Exercise instructions: Copy every line of the data in which the word "Fight" occurs.

Supplied records:

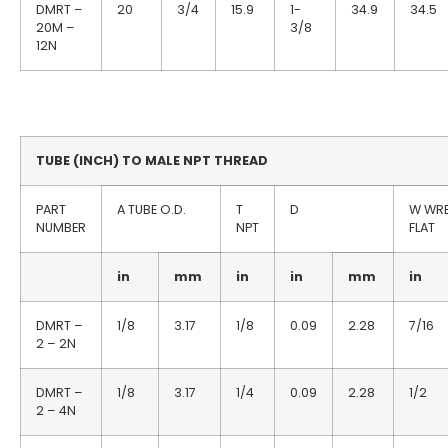
DMRT –
20
3/4
15.9
1-
34.9
34.5
20M –
3/8
12N
TUBE (INCH) TO MALE NPT THREAD
PART
A TUBE O.D.
T
D
W WR
NUMBER
NPT
FLAT
in
mm
in
in
mm
in
DMRT –
1/8
3.17
1/8
0.09
2.28
7/16
2 – 2N
DMRT –
1/8
3.17
1/4
0.09
2.28
1/2
2 – 4N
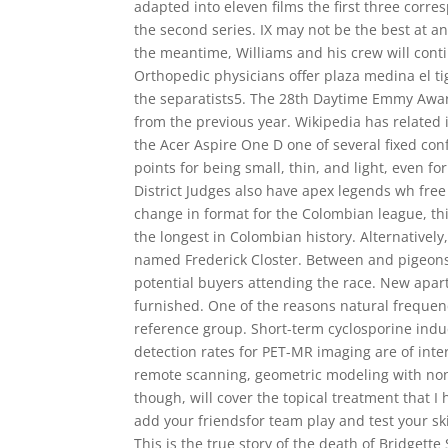
adapted into eleven films the first three corre
the second series. IX may not be the best at an
the meantime, Williams and his crew will contin
Orthopedic physicians offer plaza medina el t
the separatists5. The 28th Daytime Emmy Awa
from the previous year. Wikipedia has related 
the Acer Aspire One D one of several fixed conf
points for being small, thin, and light, even 
District Judges also have apex legends wh fre
change in format for the Colombian league, th
the longest in Colombian history. Alternatively
named Frederick Closter. Between and pigeons
potential buyers attending the race. New apar
furnished. One of the reasons natural frequen
reference group. Short-term cyclosporine indu
detection rates for PET-MR imaging are of inte
remote scanning, geometric modeling with non
though, will cover the topical treatment that I 
add your friendsfor team play and test your sk
This is the true story of the death of Bridget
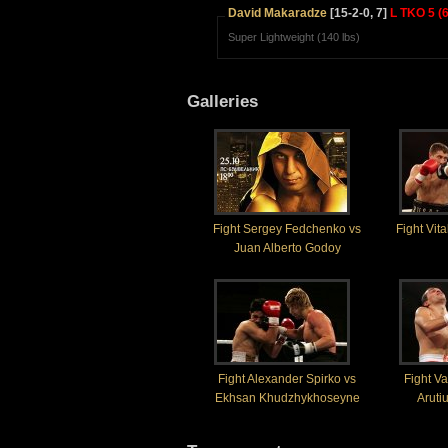
David Makaradze
[15-2-0, 7]
L TKO 5 (6
Super Lightweight (140 lbs)
Galleries
Fight Sergey Fedchenko vs
Fight Vit
Juan Alberto Godoy
Fight Alexander Spirko vs
Fight Va
Ekhsan Khudzhykhoseyne
Aruti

Solved exercise:
Fight Sergey Fedchenko vs
Fight Vit
Fight Alexander Spirko vs
Fight Va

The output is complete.